§ **Try it**: Report every line of the records below that includes the string "lines".

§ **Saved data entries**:
+===+

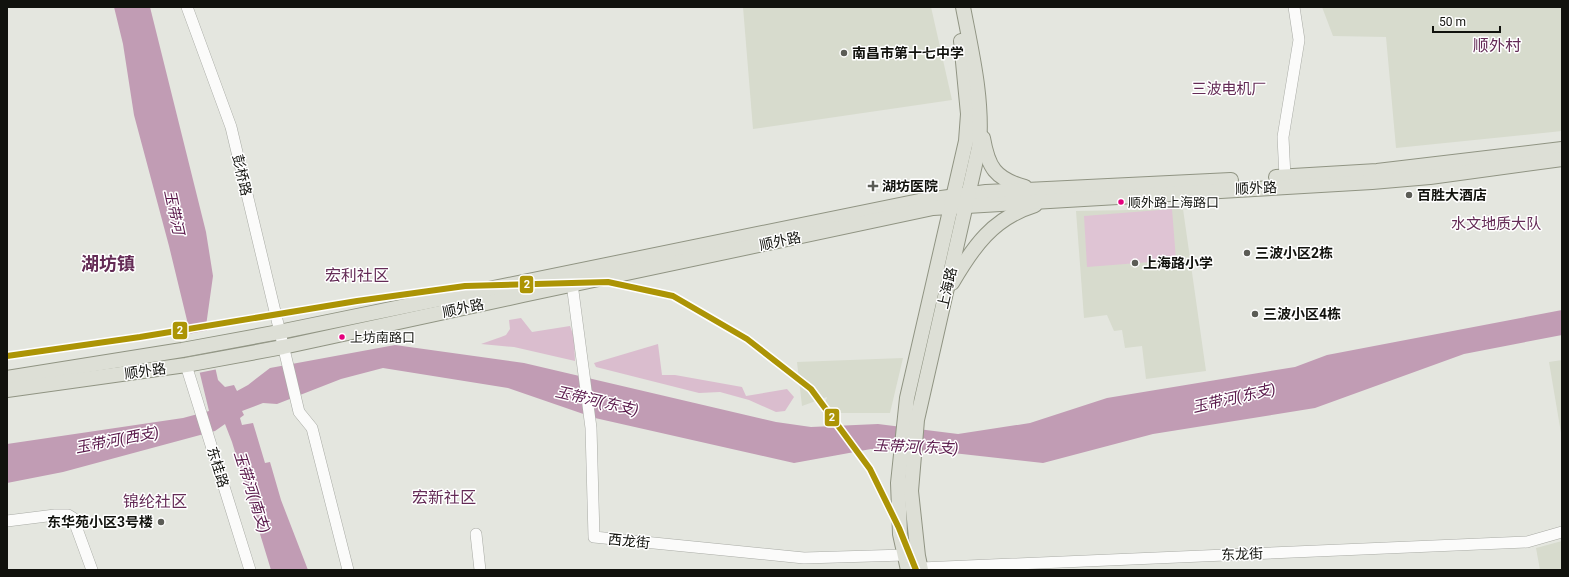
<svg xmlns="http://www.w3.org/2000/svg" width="1569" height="577" viewBox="0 0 1569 577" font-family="Roboto,'Noto Sans SC',sans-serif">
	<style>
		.built { fill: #d7dbcd }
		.green { fill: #dfc4d4 }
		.forest { fill: #dabdce }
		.water { fill: #c19cb4 }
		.pier { fill: #e4e6df }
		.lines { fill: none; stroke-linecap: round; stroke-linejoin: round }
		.minor-casing { stroke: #a9aba5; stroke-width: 12 }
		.major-casing { stroke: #909483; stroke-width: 16 }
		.minor { stroke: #fbfbfa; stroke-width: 11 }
		.major { stroke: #dddfd6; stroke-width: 14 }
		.metro-1-casing { stroke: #fff; stroke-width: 9 }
		.metro-1 { stroke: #ac9405; stroke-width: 6 }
		.poi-dot { fill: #5b5c56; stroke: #fff; stroke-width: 1.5 }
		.bus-dot { fill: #e5007d; stroke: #fff; stroke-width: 1.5 }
		.labels { text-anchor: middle; stroke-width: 3; stroke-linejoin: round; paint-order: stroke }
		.bus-label { font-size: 13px; fill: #11120d; stroke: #fff; text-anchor: start }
		.poi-label { font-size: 14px; font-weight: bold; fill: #11120d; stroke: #fff; text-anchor: start }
		.street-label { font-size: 14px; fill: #11120d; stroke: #fff }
		.neighbourhood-label { font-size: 15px; fill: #642b56; stroke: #fff }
		.water-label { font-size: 15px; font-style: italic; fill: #5a194b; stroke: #fff }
		.quarter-label { font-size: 16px; fill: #642b56; stroke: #fff }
		.district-label { font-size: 18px; font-weight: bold; fill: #642b56; stroke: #fff }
		.line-badge { stroke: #fff; stroke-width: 1.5 }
		.badge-label { font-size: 11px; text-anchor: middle; font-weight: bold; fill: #fff }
	</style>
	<rect width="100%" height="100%" fill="#e4e6df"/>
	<!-- built -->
	<g class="built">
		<path d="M743,7H931L952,100L753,129Z"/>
		<path d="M1322,7H1562V131L1396,148L1386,37L1333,36Z"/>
		<path d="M1183,209L1206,371L1146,379L1142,346L1125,348L1122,330L1114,331L1107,315L1084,318L1076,211Z"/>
		<path d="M903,358L890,413H822L827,397L802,406L797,362Z"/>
		<path d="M1562,360V439L1549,362Z"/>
		<path d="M1562,541V570H1540L1536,548Z"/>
	</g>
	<!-- green -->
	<path class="green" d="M1172,209L1176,260L1087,267L1084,216Z"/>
	<!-- forest -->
	<g class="forest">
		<path d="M521,318L532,332L570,326L574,337L575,361L514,347L481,344L501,337L506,335L510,329L509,320Z"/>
		<path d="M658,344L662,375H675L742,387L746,396L787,389L794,397L785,411L776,412L749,400L720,392L699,393L596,367L594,363Z"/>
	</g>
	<!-- water -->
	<path class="water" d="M114,7H150L206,232L213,276L206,326L218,380L225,387L234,385L237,391L248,385L270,368L395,345L524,363L776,422L811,427L878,424L958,434L1030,423L1107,398L1295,367L1327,355L1562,310V335L1464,354L1315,408L1153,434L1043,463L935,451L871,449L794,463L595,418L508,388L383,368L341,379L277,404L263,403L242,411L244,415L240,418L242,425L253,423L265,463L270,462L281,500L308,570H271L232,442L225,424L215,431L63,472L7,483V444L183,418L209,411L169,246L134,115L123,44Z"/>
	<!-- pier -->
	<path class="pier" d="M209,330L218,369L198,373L188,334Z"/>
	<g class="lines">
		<defs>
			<g id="minor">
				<path d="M187,7L231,127L299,412L312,428L348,570"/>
				<path d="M1285,177L1283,137L1299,40L1294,7"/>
				<path d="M571,276L591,428L594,537L804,558L905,555"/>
				<path d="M186,365L250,570"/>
				<path d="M7,521L55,515H68L73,518L92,570"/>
				<path d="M476,534L480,570"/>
				<path d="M921,568L1527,542L1562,532"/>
			</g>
			<g id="major">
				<path d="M983,138C988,167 995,179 1025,187"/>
				<path d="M1276,177L1377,171L1562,149"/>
				<path d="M952,283C973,247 993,218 1035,205"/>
				<path d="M7,378L182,350L279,332L919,201L986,192L1231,180"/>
				<path d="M7,390L186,365L283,347L523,295L933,208L1372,182L1430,177L1562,159"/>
				<path d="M908,570L900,534L898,483L907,398L966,141L968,114L961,41"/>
				<path d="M921,570L918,556L911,491L917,420L979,147C983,99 972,54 963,7"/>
			</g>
		</defs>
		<!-- minor casing -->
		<use href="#minor" class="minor-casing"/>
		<!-- major casing -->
		<use href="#major" class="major-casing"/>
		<!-- minor -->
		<use href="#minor" class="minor"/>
		<!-- major -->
		<use href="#major" class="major"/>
		<defs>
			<path id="metro-1" d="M7,356L140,337L357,301L465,286L608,282L673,296L747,339L811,389L870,469L899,528L916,570"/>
		</defs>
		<!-- metro-1 casing -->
		<use href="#metro-1" class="metro-1-casing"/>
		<!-- metro-1 -->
		<use href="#metro-1" class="metro-1"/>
	</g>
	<!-- markers -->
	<g class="poi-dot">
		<circle cx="844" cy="53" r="4"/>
		<path d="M871 180h4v4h4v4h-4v4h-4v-4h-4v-4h4z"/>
		<circle cx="1409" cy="195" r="4"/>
		<circle cx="1247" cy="253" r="4"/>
		<circle cx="1135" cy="263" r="4"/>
		<circle cx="1255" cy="314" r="4"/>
		<circle cx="161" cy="522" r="4"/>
	</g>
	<g class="bus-dot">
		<circle cx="1121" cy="202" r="3.5"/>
		<circle cx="342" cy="337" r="3.5"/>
	</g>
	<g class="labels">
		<!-- bus labels -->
		<g class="bus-label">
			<text x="1128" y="207">顺外路上海路口</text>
			<text x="350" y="342">上坊南路口</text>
		</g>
		<!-- poi labels -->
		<g class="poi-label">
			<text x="852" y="58">南昌市第十七中学</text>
			<text x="882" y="191">湖坊医院</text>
			<text x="1417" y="200">百胜大酒店</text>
			<text x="1255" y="258">三波小区2栋</text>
			<text x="1143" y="268">上海路小学</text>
			<text x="1263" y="319">三波小区4栋</text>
			<text x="153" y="527" text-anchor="end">东华苑小区3号楼</text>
		</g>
		<!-- street labels -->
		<g class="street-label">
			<text transform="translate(242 175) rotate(77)" y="5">彭桥路</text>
			<text transform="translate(1256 188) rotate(-3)" y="5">顺外路</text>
			<text transform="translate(780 241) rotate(-12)" y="5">顺外路</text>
			<text transform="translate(947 288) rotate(-77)" y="5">上海路</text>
			<text transform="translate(463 308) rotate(-12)" y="5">顺外路</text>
			<text transform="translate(145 371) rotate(-8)" y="5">顺外路</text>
			<text transform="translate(218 467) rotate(73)" y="5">东桂路</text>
			<text transform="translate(629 541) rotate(6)" y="5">西龙街</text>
			<text transform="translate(1242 554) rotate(-2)" y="5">东龙街</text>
		</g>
		<!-- neighbourhood labels -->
		<g class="neighbourhood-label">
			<text x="1229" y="94">三波电机厂</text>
			<text x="1496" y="229">水文地质大队</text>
		</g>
		<!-- water labels -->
		<g class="water-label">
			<text transform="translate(174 212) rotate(78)" y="5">玉带河</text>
			<text transform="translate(1234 398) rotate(-13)" y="5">玉带河(东支)</text>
			<text transform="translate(597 401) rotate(13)" y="5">玉带河(东支)</text>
			<text transform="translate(117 440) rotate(-11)" y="5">玉带河(西支)</text>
			<text transform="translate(916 447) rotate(2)" y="5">玉带河(东支)</text>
			<text transform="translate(252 492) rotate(72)" y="5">玉带河(南支)</text>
		</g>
		<!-- quarter labels -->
		<g class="quarter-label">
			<text x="1497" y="51">顺外村</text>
			<text x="357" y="281">宏利社区</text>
			<text x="444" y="503">宏新社区</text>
			<text x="155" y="507">锦纶社区</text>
		</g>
		<!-- district labels -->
		<g class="district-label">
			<text x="108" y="270">湖坊镇</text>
		</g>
	</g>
	<g class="line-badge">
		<rect x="519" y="275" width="15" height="19" rx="4" fill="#ac9405"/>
		<rect x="172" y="321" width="16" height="19" rx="4" fill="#ac9405"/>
		<rect x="824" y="408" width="16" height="19" rx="4" fill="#ac9405"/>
	</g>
	<g class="badge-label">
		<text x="527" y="288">2</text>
		<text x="180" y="334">2</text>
		<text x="832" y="421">2</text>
	</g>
	<!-- border -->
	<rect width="1569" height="577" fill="none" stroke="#11120d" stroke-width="16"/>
	<!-- scale -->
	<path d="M1433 26v6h67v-6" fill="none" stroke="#11120d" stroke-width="2"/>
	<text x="1439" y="26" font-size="12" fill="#11120d" stroke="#ffffff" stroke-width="3" paint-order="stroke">50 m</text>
</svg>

+===+

§ **Answer box**:
		.lines { fill: none; stroke-linecap: round; stroke-linejoin: round }
	<g class="lines">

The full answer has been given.